Max Execution Duration
- Max execution duration (required): The maximum time (in seconds) a job run is allowed to execute before it is terminated. Minimum 60 seconds.
Resource Tags
- Resource tags (optional): Key-value labels applied to the job's Kubernetes resources. Must follow Kubernetes label syntax.
Advanced Settings
- Deployment flow: Legacy or Priority-Based (when available).
- Execution priority: Normal or High. See Job Orchestrator for details.
Running a Spark Job
Once the Spark Job is created, you are redirected to the job detail page. The detail page has three tabs:
- Details: Shows job configuration: name, schedule, compute resources, namespace, metadata, and advanced settings.
- Applications: Lists all job runs with status, filters, and the Run button.
- Notifications: Configure email notifications for job events (when enabled).
To run the job, go to the Applications tab and click the Run button. A new run will appear in the applications list.

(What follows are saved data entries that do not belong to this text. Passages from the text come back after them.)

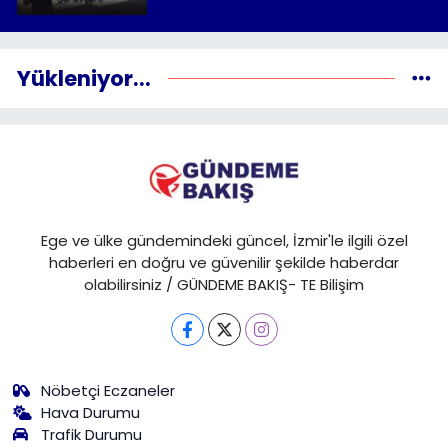
Yükleniyor...
Ege ve ülke gündemindeki güncel, İzmir'le ilgili özel
haberleri en doğru ve güvenilir şekilde haberdar
olabilirsiniz / GÜNDEME BAKIŞ- TE Bilişim
Nöbetçi Eczaneler
Hava Durumu
Trafik Durumu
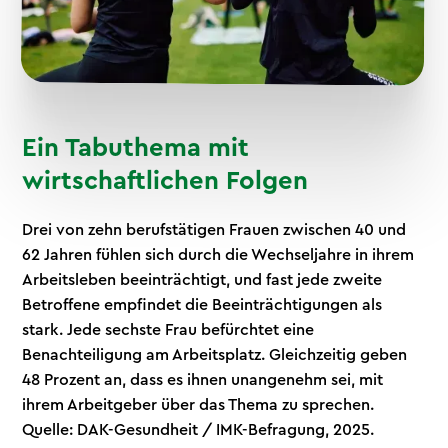
Ein Tabuthema mit
wirtschaftlichen Folgen
Drei von zehn berufstätigen Frauen zwischen 40 und
62 Jahren fühlen sich durch die Wechseljahre in ihrem
Arbeitsleben beeinträchtigt, und fast jede zweite
Betroffene empfindet die Beeinträchtigungen als
stark. Jede sechste Frau befürchtet eine
Benachteiligung am Arbeitsplatz. Gleichzeitig geben
48 Prozent an, dass es ihnen unangenehm sei, mit
ihrem Arbeitgeber über das Thema zu sprechen.
Quelle: DAK-Gesundheit / IMK-Befragung, 2025.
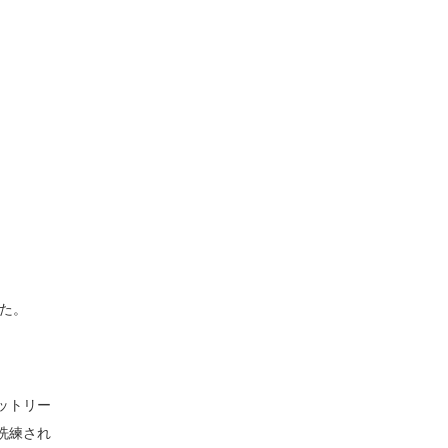
た。
ットリー
洗練され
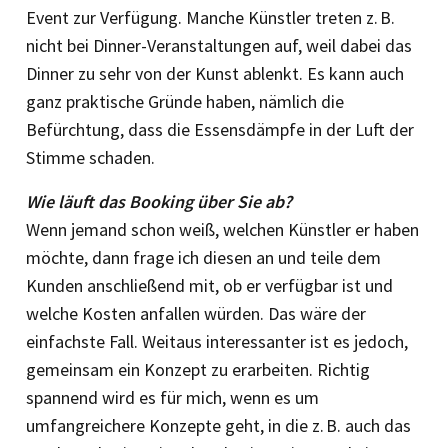
Event zur Verfügung. Manche Künstler treten z. B.
nicht bei Dinner-Veranstaltungen auf, weil dabei das
Dinner zu sehr von der Kunst ablenkt. Es kann auch
ganz praktische Gründe haben, nämlich die
Befürchtung, dass die Essensdämpfe in der Luft der
Stimme schaden.
Wie läuft das Booking über Sie ab?
Wenn jemand schon weiß, welchen Künstler er haben
möchte, dann frage ich diesen an und teile dem
Kunden anschließend mit, ob er verfügbar ist und
welche Kosten anfallen würden. Das wäre der
einfachste Fall. Weitaus interessanter ist es jedoch,
gemeinsam ein Konzept zu erarbeiten. Richtig
spannend wird es für mich, wenn es um
umfangreichere Konzepte geht, in die z. B. auch das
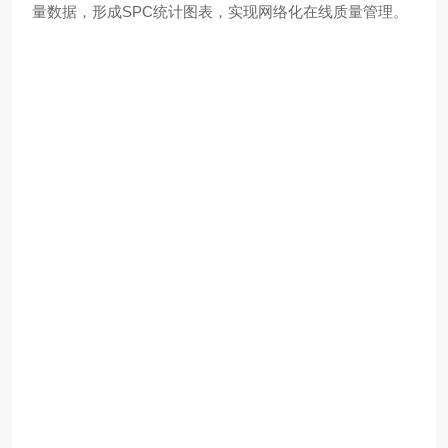
量数据，形成SPC统计图表，实现网络化在线质量管理。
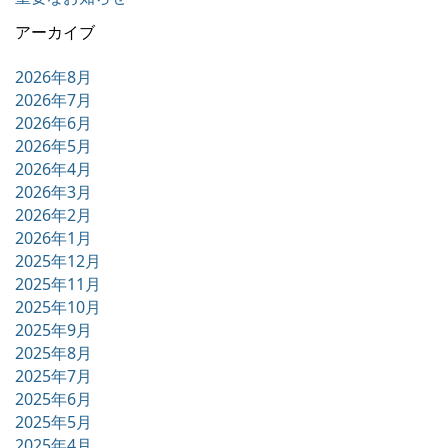
アーカイブ
2026年8月
2026年7月
2026年6月
2026年5月
2026年4月
2026年3月
2026年2月
2026年1月
2025年12月
2025年11月
2025年10月
2025年9月
2025年8月
2025年7月
2025年6月
2025年5月
2025年4月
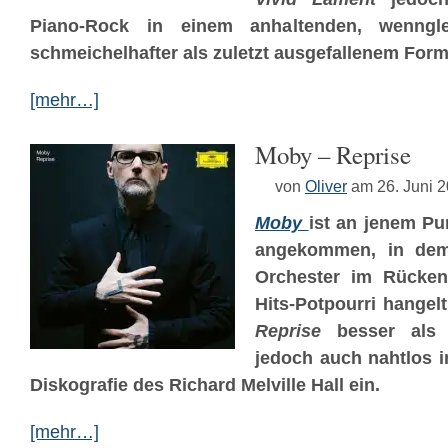
Piano-Rock in einem anhaltenden, wenngl
schmeichelhafter als zuletzt ausgefallenem Formt
[mehr…]
Moby – Reprise
von
Oliver
am 26. Juni 
Moby
ist an jenem Pun
angekommen, in dem
Orchester im Rücken
Hits-Potpourri hangelt
Reprise
besser als e
jedoch auch nahtlos 
Diskografie des Richard Melville Hall ein.
[mehr…]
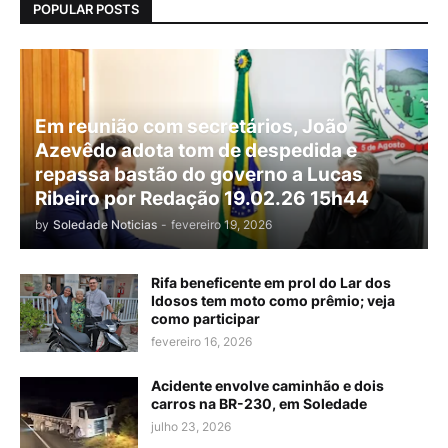
POPULAR POSTS
Em reunião com secretários, João
Azevêdo adota tom de despedida e
repassa bastão do governo a Lucas
Ribeiro por Redação 19.02.26 15h44
by
Soledade Noticias
-
fevereiro 19, 2026
Rifa beneficente em prol do Lar dos
Idosos tem moto como prêmio; veja
como participar
fevereiro 16, 2026
Acidente envolve caminhão e dois
carros na BR-230, em Soledade
julho 23, 2026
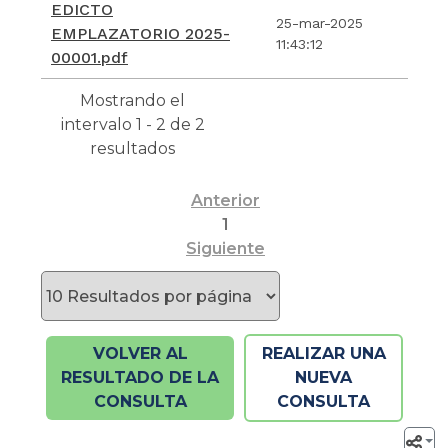
EDICTO
25-mar-2025
EMPLAZATORIO 2025-
11:43:12
00001.pdf
Mostrando el
intervalo 1 - 2 de 2
resultados
Anterior
1
Siguiente
VOLVER AL
REALIZAR UNA
RESULTADO DE LA
NUEVA
CONSULTA
CONSULTA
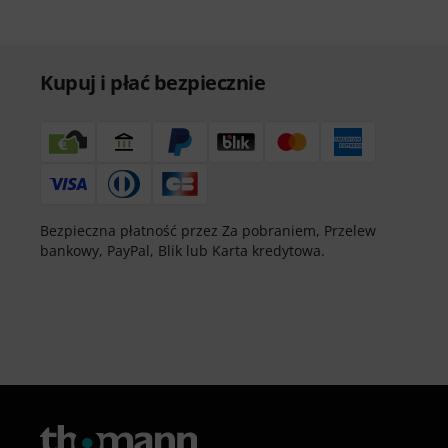
Kupuj i płać bezpiecznie
Bezpieczna płatność przez Za pobraniem, Przelew
bankowy, PayPal, Blik lub Karta kredytowa.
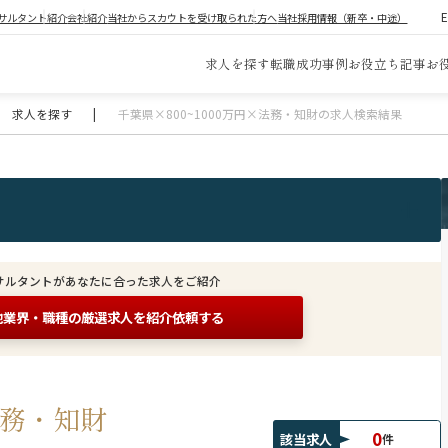
サルタント紹介
会社紹介
当社からスカウトを受け取られた方へ
当社採用情報（新卒・中途）
求人を探す
転職成功事例
お役立ち記事
お
求人を探す
|
千葉県×800~1000万円×法務・知財の求人検索結果
サルタントがあなたに合った求人をご紹介
他業界・職種の
厳選求人を紹介依頼する
法務・知財
0
該当求人
件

You can monitor the run status directly in the applications list. Click on a run to view its logs, metrics, and events.


Managing Spark Jobs
From the job main page, you can:
- Configure: Edit the job's settings (application, instance, schedule, etc.).
- Duplicate: Create a new job pre-filled with this job's configuration.
- Suspend / Resume: Pause or resume a scheduled job's automatic runs.
- Delete: Permanently remove the job.
- API operations: View cURL commands for getting job details, executing the job, listing runs, and deleting the job.


To use the API, you need an access token. Go to the Settings menu and switch to the Access Tokens tab.